Request: Copy the material word for word, from the first line through the line containing "3, 4, 5 звезд".

Records for this task:
:::

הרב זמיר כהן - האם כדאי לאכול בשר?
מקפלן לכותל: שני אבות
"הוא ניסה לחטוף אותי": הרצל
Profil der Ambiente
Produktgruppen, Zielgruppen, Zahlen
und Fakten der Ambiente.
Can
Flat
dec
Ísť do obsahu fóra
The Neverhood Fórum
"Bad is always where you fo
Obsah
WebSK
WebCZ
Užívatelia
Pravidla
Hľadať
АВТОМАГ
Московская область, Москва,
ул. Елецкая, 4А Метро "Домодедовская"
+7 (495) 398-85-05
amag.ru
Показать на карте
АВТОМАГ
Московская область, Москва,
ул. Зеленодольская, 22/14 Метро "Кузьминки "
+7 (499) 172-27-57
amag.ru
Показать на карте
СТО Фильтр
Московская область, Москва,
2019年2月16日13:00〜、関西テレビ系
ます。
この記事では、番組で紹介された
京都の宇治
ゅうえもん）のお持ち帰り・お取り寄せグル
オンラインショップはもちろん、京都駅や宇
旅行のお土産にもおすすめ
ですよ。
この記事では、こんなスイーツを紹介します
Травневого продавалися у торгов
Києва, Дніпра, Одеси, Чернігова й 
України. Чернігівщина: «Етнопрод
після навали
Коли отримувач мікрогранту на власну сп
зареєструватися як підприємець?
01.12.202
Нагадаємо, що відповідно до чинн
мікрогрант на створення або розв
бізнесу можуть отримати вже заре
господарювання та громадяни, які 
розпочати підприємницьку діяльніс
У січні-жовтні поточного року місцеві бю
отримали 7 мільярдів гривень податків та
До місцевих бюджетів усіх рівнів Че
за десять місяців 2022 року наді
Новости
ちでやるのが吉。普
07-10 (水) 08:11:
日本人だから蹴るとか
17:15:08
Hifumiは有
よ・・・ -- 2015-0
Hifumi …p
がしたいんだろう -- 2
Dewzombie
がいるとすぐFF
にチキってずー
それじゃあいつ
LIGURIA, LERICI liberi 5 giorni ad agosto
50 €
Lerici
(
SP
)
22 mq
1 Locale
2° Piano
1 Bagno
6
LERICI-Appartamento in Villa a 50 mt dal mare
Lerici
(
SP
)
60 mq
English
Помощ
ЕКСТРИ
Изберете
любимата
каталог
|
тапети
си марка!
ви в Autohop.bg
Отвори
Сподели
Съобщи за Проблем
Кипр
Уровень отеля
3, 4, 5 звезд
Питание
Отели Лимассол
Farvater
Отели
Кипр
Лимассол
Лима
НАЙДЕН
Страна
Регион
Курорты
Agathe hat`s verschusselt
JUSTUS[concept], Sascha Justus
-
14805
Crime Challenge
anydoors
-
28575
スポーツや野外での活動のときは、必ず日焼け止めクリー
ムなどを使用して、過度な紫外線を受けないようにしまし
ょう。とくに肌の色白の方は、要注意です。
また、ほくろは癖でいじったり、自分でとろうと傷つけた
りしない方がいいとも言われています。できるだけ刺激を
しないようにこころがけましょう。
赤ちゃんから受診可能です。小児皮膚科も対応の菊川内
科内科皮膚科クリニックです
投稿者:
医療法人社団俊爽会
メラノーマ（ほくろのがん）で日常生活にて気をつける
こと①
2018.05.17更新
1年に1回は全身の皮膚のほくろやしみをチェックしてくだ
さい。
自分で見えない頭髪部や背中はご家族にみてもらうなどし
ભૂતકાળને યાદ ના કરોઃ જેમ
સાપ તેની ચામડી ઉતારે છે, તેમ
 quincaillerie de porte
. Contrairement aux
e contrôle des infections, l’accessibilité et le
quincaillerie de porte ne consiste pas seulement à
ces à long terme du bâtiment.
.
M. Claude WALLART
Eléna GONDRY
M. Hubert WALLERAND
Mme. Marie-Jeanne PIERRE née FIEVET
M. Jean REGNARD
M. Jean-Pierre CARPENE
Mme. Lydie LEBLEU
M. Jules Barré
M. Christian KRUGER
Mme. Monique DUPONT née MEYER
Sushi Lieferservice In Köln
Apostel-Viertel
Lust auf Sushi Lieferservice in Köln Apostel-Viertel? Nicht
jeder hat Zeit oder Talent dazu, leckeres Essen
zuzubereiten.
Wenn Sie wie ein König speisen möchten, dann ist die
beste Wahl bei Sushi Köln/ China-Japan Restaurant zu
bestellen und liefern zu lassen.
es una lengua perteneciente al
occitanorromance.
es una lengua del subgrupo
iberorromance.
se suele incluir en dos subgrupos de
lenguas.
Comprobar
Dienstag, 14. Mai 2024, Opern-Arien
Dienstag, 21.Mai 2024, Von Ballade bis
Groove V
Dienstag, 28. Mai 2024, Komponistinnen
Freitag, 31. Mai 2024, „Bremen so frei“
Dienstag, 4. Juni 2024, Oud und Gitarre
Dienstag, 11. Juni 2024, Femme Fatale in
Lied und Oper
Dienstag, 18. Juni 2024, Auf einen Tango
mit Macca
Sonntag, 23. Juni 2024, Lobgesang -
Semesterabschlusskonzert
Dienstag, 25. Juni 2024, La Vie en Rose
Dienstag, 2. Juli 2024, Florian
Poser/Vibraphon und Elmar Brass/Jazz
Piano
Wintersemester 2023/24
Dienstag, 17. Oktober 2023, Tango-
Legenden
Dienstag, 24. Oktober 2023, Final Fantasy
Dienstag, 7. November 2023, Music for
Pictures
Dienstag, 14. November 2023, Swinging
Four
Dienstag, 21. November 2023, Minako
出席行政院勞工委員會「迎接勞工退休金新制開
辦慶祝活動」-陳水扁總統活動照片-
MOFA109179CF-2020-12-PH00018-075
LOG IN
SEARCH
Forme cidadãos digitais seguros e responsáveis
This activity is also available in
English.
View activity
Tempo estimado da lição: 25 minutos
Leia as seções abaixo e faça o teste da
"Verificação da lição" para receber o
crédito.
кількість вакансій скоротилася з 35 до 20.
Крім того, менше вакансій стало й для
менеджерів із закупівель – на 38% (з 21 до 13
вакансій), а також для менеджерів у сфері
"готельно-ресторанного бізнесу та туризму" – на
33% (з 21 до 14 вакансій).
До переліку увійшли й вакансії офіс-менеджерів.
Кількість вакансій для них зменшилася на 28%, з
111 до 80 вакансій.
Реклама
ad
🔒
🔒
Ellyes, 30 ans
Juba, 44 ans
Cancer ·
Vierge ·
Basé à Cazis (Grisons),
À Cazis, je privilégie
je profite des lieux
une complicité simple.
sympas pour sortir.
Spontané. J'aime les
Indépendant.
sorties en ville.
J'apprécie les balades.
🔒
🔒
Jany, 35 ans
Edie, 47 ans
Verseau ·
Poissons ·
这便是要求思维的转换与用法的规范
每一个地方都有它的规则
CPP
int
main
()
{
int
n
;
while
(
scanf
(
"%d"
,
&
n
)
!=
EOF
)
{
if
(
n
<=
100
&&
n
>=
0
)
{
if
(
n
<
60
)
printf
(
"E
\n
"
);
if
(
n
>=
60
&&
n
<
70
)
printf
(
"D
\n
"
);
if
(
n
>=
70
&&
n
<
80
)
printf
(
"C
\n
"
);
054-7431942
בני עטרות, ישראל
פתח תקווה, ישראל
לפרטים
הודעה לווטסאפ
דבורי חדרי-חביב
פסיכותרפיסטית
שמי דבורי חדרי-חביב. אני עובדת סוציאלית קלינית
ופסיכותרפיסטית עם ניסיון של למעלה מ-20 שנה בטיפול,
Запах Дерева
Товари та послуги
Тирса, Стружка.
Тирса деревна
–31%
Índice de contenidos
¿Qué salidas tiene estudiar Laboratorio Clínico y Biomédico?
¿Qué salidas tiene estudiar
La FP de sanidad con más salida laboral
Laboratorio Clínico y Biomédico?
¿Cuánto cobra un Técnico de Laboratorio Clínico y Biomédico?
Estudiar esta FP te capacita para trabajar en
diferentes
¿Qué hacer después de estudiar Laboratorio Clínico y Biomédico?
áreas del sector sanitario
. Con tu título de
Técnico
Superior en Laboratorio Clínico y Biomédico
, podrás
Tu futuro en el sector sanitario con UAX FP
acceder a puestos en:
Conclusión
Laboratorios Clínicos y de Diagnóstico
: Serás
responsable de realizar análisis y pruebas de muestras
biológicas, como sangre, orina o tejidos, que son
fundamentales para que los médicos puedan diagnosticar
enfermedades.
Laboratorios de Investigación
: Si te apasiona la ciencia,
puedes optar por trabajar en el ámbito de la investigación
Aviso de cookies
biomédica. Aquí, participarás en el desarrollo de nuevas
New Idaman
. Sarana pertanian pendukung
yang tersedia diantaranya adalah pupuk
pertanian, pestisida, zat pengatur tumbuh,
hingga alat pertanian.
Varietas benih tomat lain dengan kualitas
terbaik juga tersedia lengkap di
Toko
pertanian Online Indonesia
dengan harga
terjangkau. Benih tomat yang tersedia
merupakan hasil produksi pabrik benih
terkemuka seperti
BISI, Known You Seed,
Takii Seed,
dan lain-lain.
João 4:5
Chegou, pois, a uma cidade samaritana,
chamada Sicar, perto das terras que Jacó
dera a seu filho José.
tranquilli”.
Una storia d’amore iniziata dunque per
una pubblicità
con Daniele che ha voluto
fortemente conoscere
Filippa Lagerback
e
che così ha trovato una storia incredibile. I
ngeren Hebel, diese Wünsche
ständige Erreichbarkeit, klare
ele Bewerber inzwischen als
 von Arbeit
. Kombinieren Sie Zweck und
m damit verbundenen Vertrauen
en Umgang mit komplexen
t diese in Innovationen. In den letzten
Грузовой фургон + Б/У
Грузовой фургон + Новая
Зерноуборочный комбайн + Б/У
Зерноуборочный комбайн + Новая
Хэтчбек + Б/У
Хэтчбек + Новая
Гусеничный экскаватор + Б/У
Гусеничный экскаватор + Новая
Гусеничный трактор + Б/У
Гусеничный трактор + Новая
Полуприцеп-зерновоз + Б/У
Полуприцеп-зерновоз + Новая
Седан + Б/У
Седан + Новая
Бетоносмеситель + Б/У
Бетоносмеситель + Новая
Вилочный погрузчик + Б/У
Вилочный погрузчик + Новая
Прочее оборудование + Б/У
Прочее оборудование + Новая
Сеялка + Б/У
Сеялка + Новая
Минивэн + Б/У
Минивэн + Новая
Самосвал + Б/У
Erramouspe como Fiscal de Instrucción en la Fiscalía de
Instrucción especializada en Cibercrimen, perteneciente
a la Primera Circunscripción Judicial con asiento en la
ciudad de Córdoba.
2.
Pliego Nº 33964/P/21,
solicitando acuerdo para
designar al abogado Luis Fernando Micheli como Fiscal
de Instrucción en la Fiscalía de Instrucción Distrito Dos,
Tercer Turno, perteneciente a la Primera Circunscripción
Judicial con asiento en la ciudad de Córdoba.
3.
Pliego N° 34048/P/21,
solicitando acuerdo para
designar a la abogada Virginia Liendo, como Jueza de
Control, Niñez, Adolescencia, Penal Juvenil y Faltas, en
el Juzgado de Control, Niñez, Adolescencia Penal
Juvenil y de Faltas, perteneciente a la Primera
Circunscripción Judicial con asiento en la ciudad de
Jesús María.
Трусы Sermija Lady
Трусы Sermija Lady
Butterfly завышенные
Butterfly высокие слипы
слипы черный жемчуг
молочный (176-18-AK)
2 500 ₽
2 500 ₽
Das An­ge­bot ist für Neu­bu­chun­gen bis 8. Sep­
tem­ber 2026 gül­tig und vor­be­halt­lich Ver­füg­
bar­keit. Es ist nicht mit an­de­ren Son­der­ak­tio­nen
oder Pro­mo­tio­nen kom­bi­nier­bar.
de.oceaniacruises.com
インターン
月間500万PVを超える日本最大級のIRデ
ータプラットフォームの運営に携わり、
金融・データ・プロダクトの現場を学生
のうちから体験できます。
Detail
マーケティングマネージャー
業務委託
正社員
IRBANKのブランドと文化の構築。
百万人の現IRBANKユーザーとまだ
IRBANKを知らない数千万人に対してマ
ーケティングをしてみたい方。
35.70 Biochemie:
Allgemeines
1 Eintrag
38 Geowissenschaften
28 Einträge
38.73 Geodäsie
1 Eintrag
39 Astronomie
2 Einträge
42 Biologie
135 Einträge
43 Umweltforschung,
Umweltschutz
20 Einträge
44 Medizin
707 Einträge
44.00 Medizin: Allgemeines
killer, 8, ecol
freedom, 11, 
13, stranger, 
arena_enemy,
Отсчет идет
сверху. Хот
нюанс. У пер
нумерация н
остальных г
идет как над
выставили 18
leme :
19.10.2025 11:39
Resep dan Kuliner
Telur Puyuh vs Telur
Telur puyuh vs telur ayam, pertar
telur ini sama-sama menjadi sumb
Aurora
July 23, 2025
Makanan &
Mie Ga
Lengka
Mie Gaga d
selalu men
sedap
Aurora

:::

Answer below:
הרב זמיר כהן - האם כדאי לאכול בשר?
מקפלן לכותל: שני אבות
"הוא ניסה לחטוף אותי": הרצל
Profil der Ambiente
Produktgruppen, Zielgruppen, Zahlen
und Fakten der Ambiente.
Can
Flat
dec
Ísť do obsahu fóra
The Neverhood Fórum
"Bad is always where you fo
Obsah
WebSK
WebCZ
Užívatelia
Pravidla
Hľadať
АВТОМАГ
Московская область, Москва,
ул. Елецкая, 4А Метро "Домодедовская"
+7 (495) 398-85-05
amag.ru
Показать на карте
АВТОМАГ
Московская область, Москва,
ул. Зеленодольская, 22/14 Метро "Кузьминки "
+7 (499) 172-27-57
amag.ru
Показать на карте
СТО Фильтр
Московская область, Москва,
2019年2月16日13:00〜、関西テレビ系
ます。
この記事では、番組で紹介された
京都の宇治
ゅうえもん）のお持ち帰り・お取り寄せグル
オンラインショップはもちろん、京都駅や宇
旅行のお土産にもおすすめ
ですよ。
この記事では、こんなスイーツを紹介します
Травневого продавалися у торгов
Києва, Дніпра, Одеси, Чернігова й 
України. Чернігівщина: «Етнопрод
після навали
Коли отримувач мікрогранту на власну сп
зареєструватися як підприємець?
01.12.202
Нагадаємо, що відповідно до чинн
мікрогрант на створення або розв
бізнесу можуть отримати вже заре
господарювання та громадяни, які 
розпочати підприємницьку діяльніс
У січні-жовтні поточного року місцеві бю
отримали 7 мільярдів гривень податків та
До місцевих бюджетів усіх рівнів Че
за десять місяців 2022 року наді
Новости
ちでやるのが吉。普
07-10 (水) 08:11:
日本人だから蹴るとか
17:15:08
Hifumiは有
よ・・・ -- 2015-0
Hifumi …p
がしたいんだろう -- 2
Dewzombie
がいるとすぐFF
にチキってずー
それじゃあいつ
LIGURIA, LERICI liberi 5 giorni ad agosto
50 €
Lerici
(
SP
)
22 mq
1 Locale
2° Piano
1 Bagno
6
LERICI-Appartamento in Villa a 50 mt dal mare
Lerici
(
SP
)
60 mq
English
Помощ
ЕКСТРИ
Изберете
любимата
каталог
|
тапети
си марка!
ви в Autohop.bg
Отвори
Сподели
Съобщи за Проблем
Кипр
Уровень отеля
3, 4, 5 звезд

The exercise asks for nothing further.